Title: Angioedema Resolution: Evaluation of Low Dose and High Dose Steroids
Authors: Cristina V. Martinez, Evan C. Hardbeck, Nicholas Filk, Neha Naik, Maria C. CreelBulos, Jasleen K. Bolina 


Background: According to the Centers for Disease Control, angioedema affects approximately 110,000 patients annually in the United States. Angioedema is characterized by self-limited swelling of the mucosal tissues in the face and larynx. It can become life-threatening if airway obstruction occurs, requiring prompt emergency care. Angioedema can be classified as either hereditary or acquired. In hereditary cases, swelling occurs due to a bradykinin response, whereas in acquired cases, it is triggered by a histamine response. Bradykinin-mediated angioedema is initially treated with a C1- esterase inhibitor, while histamine-mediated angioedema is managed with corticosteroids, antihistamines, and epinephrine. While corticosteroids are commonly used to treat angioedema there is a notable gap in current literature on optimal dosing strategies. This retrospective review aims to evaluate steroid use in angioedema patients by comparing low dose and high dose regimens to elucidate current practices, trends, and outcomes in symptom resolution.


Methods: This multicenter, retrospective, observational study included patients aged 18 years or older, diagnosed with angioedema, who received more than one dose of corticosteroids over a two-year period. Patients were excluded from the study if they were known to be pregnant or incarcerated. Patients were stratified into four groups based on their initial steroid agent and the secondary steroid treatment to which they were transitioned. Groups 1 and 2 received an initial high dose of steroids followed by a low dose in Group 2 or remained on high dose in Group 1. Groups 3 and 4 received an initial low dose followed by a high dose in Group 3 or remained on a low dose in Group 4. High dose was defined as an equivalent dose of hydrocortisone equal or greater to 250 mg.
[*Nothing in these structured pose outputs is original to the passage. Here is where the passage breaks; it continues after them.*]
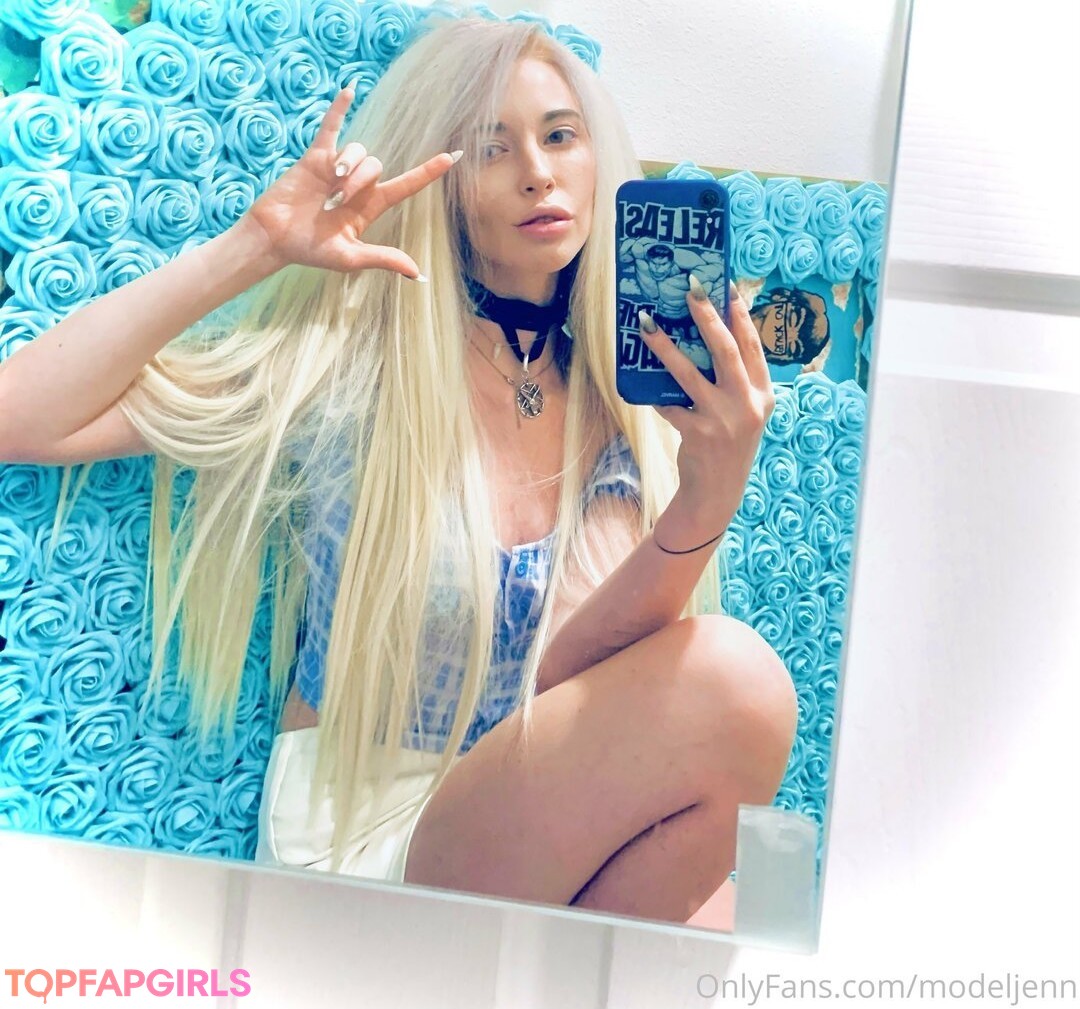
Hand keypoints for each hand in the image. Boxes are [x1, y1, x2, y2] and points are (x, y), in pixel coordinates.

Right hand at [243, 87, 459, 277]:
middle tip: (335, 202)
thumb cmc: (311, 251)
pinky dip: (339, 109)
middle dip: (358, 182)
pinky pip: (332, 127)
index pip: (406, 186)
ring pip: (358, 151)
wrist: (274, 238)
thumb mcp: (351, 258)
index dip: (428, 172)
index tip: (453, 156)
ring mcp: (338, 168)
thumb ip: (383, 258)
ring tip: (329, 187)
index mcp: (371, 207)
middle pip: (377, 167)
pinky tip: (350, 90)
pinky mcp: (316, 157)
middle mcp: (359, 185)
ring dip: (347, 166)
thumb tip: (417, 272)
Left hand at [641, 277, 774, 545]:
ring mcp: (723, 420)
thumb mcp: (743, 413)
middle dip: (707, 316)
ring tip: (647, 325)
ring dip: (665, 346)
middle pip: (726, 350)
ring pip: (690, 373)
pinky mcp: (698, 433)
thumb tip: (706, 338)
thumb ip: (734, 383)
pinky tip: (638, 377)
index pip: (752, 347)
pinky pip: (669, 404)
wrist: (717, 493)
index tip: (727, 288)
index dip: (740, 316)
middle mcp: (748, 404)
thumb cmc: (727, 445)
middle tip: (690, 289)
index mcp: (763, 395)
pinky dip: (653, 392)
The primary objective of this study was resolution of angioedema, defined as discontinuation or de-escalation of steroid therapy, de-escalation of oxygen therapy, or documentation of resolution of symptoms. Secondary objectives included adjuvant angioedema treatments used, oxygen requirements over two days, incidence of intubation, hospital length of stay, ICU length of stay, and adverse effects including infection and hyperglycemia post steroid initiation.
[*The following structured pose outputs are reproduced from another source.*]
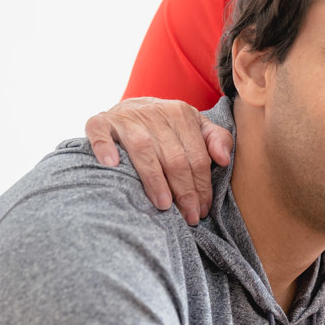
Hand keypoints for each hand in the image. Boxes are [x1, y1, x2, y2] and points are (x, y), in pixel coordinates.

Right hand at [85, 97, 233, 224]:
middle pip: (174, 158)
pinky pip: (100, 134)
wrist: (129, 108)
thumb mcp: (196, 127)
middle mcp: (154, 113)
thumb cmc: (167, 126)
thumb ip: (216, 139)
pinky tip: (112, 165)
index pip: (197, 156)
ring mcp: (126, 118)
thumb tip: (224, 160)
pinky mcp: (100, 121)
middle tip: (188, 216)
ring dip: (154, 180)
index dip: (202, 185)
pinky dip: (105, 148)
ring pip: (144, 151)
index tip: (203, 209)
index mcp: (181, 113)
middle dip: (184, 191)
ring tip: (164, 205)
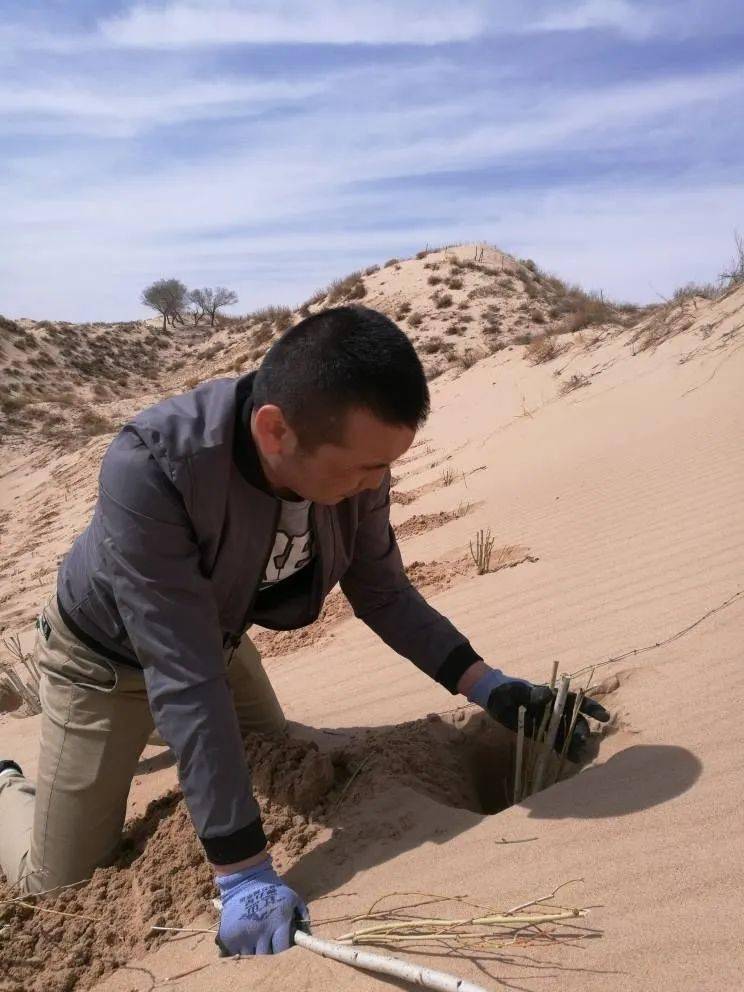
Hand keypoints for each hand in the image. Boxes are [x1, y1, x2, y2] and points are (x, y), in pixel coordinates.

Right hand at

Results: A total of 66 patients were categorized into four groups based on initial and subsequent steroid doses. The median time to angioedema resolution in the high dose to high dose group (Group 1) and the high dose to low dose group (Group 2) was 2 days. The low dose to high dose group (Group 3) had the shortest resolution time, with a median time of one day. In the low dose to low dose group (Group 4), the median time to resolution was 2.5 days. Group 1 included all patients who required intubation, accounting for 15% of the total study population. ICU length of stays was longest at 3 days in Group 1 followed by 2.5 and 1.5 days in Group 2 and 4 respectively. Additionally, patients in the higher dose regimen groups experienced higher rates of hyperglycemia and infection when compared to regimens with lower doses.
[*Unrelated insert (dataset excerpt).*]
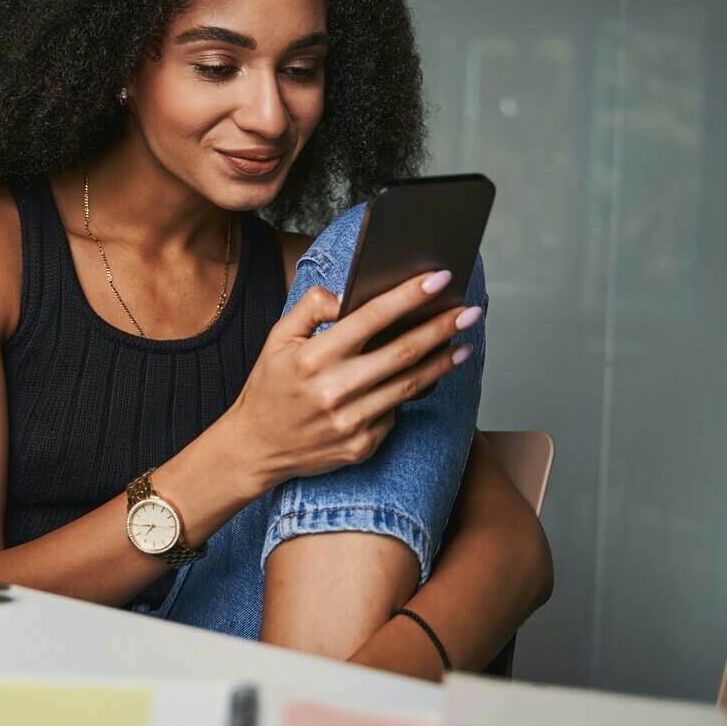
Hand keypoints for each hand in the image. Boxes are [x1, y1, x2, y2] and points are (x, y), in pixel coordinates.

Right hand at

Conclusion: This study highlights the gap in current guidance for the use of corticosteroid dosing strategies for angioedema. While high dose regimens are commonly used, practitioners should assess patient specific factors due to increased risk of adverse effects with higher dosing regimens. Transitioning to lower doses may provide a safer and equally effective alternative. This area of practice calls for future research to develop standardized guidelines to optimize corticosteroid use in angioedema treatment, ensuring both efficacy and safety for patients.